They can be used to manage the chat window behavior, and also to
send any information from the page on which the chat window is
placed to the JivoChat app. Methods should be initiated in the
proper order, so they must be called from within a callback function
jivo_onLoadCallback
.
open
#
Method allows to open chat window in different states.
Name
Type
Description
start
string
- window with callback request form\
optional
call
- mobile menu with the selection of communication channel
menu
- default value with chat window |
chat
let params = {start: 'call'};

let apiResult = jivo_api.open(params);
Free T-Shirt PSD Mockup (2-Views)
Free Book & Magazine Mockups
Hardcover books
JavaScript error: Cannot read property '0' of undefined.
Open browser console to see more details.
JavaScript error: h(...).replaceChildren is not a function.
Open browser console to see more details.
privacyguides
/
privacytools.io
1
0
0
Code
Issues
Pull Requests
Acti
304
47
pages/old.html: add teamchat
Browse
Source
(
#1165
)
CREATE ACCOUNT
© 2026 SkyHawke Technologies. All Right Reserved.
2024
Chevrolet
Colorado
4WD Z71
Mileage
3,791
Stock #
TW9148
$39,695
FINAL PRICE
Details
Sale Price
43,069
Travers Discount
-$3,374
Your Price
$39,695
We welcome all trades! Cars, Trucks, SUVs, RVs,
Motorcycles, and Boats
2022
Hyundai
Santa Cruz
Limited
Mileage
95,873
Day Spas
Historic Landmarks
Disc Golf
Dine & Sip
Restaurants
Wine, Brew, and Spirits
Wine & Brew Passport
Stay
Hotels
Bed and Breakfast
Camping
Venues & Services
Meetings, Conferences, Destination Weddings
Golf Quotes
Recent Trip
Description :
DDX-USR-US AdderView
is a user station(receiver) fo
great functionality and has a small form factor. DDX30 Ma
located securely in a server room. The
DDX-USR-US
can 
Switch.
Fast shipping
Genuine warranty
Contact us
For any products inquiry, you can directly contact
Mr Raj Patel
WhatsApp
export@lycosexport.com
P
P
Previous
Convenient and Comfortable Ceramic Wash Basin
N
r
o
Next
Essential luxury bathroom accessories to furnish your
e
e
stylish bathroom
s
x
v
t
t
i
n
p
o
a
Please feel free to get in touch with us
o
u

Your goal: Send back the complete listing, identical to the original in every line.

Response to this task:
They can be used to manage the chat window behavior, and also to
send any information from the page on which the chat window is
placed to the JivoChat app. Methods should be initiated in the
proper order, so they must be called from within a callback function
jivo_onLoadCallback
.
open
#
Method allows to open chat window in different states.
Name
Type
Description
start
string
- window with callback request form\
optional
call
- mobile menu with the selection of communication channel
menu
- default value with chat window |
chat
let params = {start: 'call'};

let apiResult = jivo_api.open(params);
Free T-Shirt PSD Mockup (2-Views)
Free Book & Magazine Mockups
Hardcover books
JavaScript error: Cannot read property '0' of undefined.
Open browser console to see more details.
JavaScript error: h(...).replaceChildren is not a function.
Open browser console to see more details.
privacyguides
/
privacytools.io
1
0
0
Code
Issues
Pull Requests
Acti
304
47
pages/old.html: add teamchat
Browse
Source
(
#1165
)
CREATE ACCOUNT
© 2026 SkyHawke Technologies. All Right Reserved.
2024
Chevrolet
Colorado
4WD Z71
Mileage
3,791
Stock #
TW9148
$39,695
FINAL PRICE
Details
Sale Price
43,069
Travers Discount
-$3,374
Your Price
$39,695
We welcome all trades! Cars, Trucks, SUVs, RVs,
Motorcycles, and Boats
2022
Hyundai
Santa Cruz
Limited
Mileage
95,873
Day Spas
Historic Landmarks
Disc Golf
Dine & Sip
Restaurants
Wine, Brew, and Spirits
Wine & Brew Passport
Stay
Hotels
Bed and Breakfast
Camping
Venues & Services
Meetings, Conferences, Destination Weddings
Golf Quotes
Recent Trip
Description :
DDX-USR-US AdderView
is a user station(receiver) fo
great functionality and has a small form factor. DDX30 Ma
located securely in a server room. The
DDX-USR-US
can 
Switch.
Fast shipping
Genuine warranty
Contact us
For any products inquiry, you can directly contact
Mr Raj Patel
WhatsApp
export@lycosexport.com
P
P
Previous
Convenient and Comfortable Ceramic Wash Basin
N
r
o
Next
Essential luxury bathroom accessories to furnish your
e
e
stylish bathroom
s
x
v
t
t
i
n
p
o
a
Please feel free to get in touch with us
o
u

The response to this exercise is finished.